A red-figure vase in the British Museum shows a two-figure scene. On the right, Heracles is depicted in his customary attire: his head and shoulders are covered with the skin of the Nemean lion, his club is in his left hand. The painter wanted to emphasize the strength of the hero: in addition to the muscular arms and legs, the abdominal and pectoral muscles are also marked in great detail. The beard and hair are both lush, dark and neat.
Heracles chases another man, who is almost in reach of his outstretched arms. The pursued man is obviously much weaker than he is. His shoulders are slumped; he turns back: his two arms, stretched backwards, are together as thick as Hercules’ right arm alone. His chest and abdominal muscles are unmarked. His legs and thighs are thin, the pelvic bones protrude. His genitals are hairless, his hair and beard, marked with white paint, are sparse and tufted. This muscle-wasted old man with grey, thinning hair is Geras, Old Age.

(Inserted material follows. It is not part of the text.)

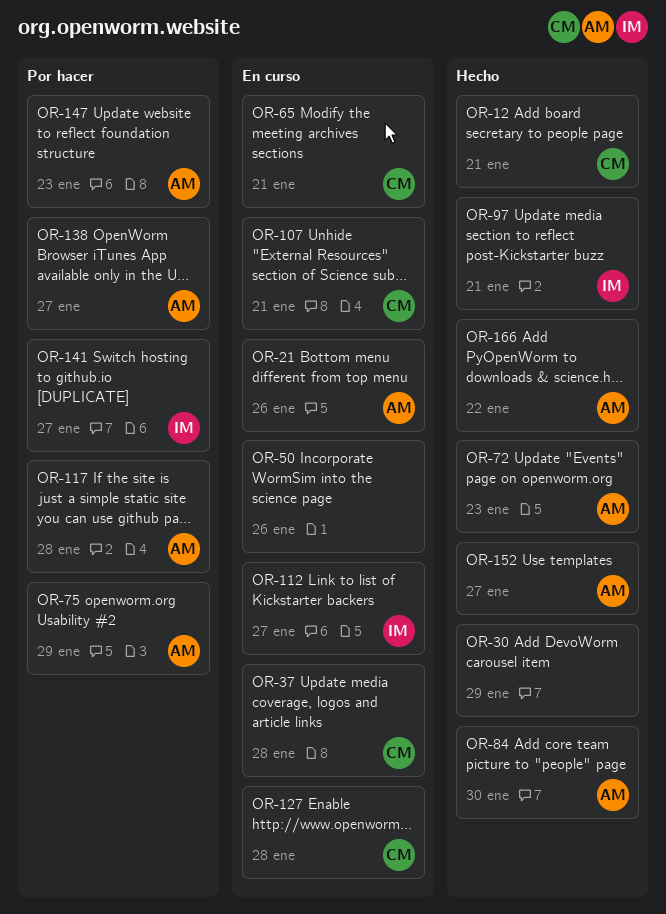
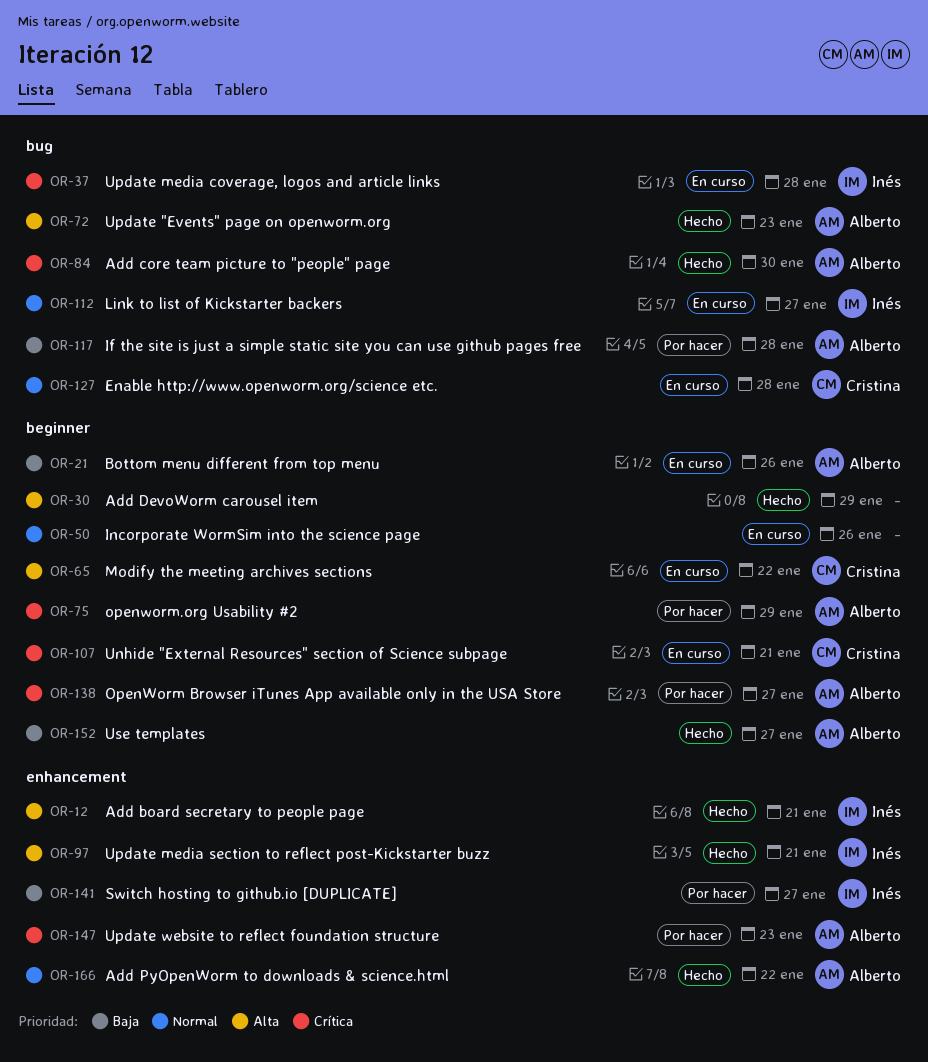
OR-12, owner: Cristina -> Inés
OR-37, owner: Cristina -> Inés
OR-65, due: Jan 21 -> Jan 22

The famous struggles of Heracles are preserved by a plethora of ancient sources. During his twelve labours, he defeated many of mankind’s enemies: the dreadful Nemean lion, the mighty wild boar of Erymanthos that ravaged the land, the man-eating birds of Lake Stymphalos, facing Death itself on almost every occasion. But the story that once he also pursued Old Age, the other great enemy of men, is known only from Athenian vases, there is no trace of it in ancient texts.
Another vase, preserved in Paris, seems to depict a later moment in the sequence of events: the hero grabs the head of the bent old man, leaning on a stick, with his left hand, while threateningly raising his club in his right. The images only give an outline to the story: Greek vase painters knew Heracles to have confronted Geras.
In the end, the hero indeed triumphed over Old Age and Death: it was told that his final hour found him in full strength, and that after his death his body did not perish on the funeral pyre like that of mortals, but ascended to the sky. The gods accepted him into their midst, and he lived on as the husband of Hera’s daughter Hebe among the immortal celestials.
We, mortals, on the other hand, have continued to run ever since, but the pursuer and the pursued have swapped places: Geras is always behind us on his trembling legs.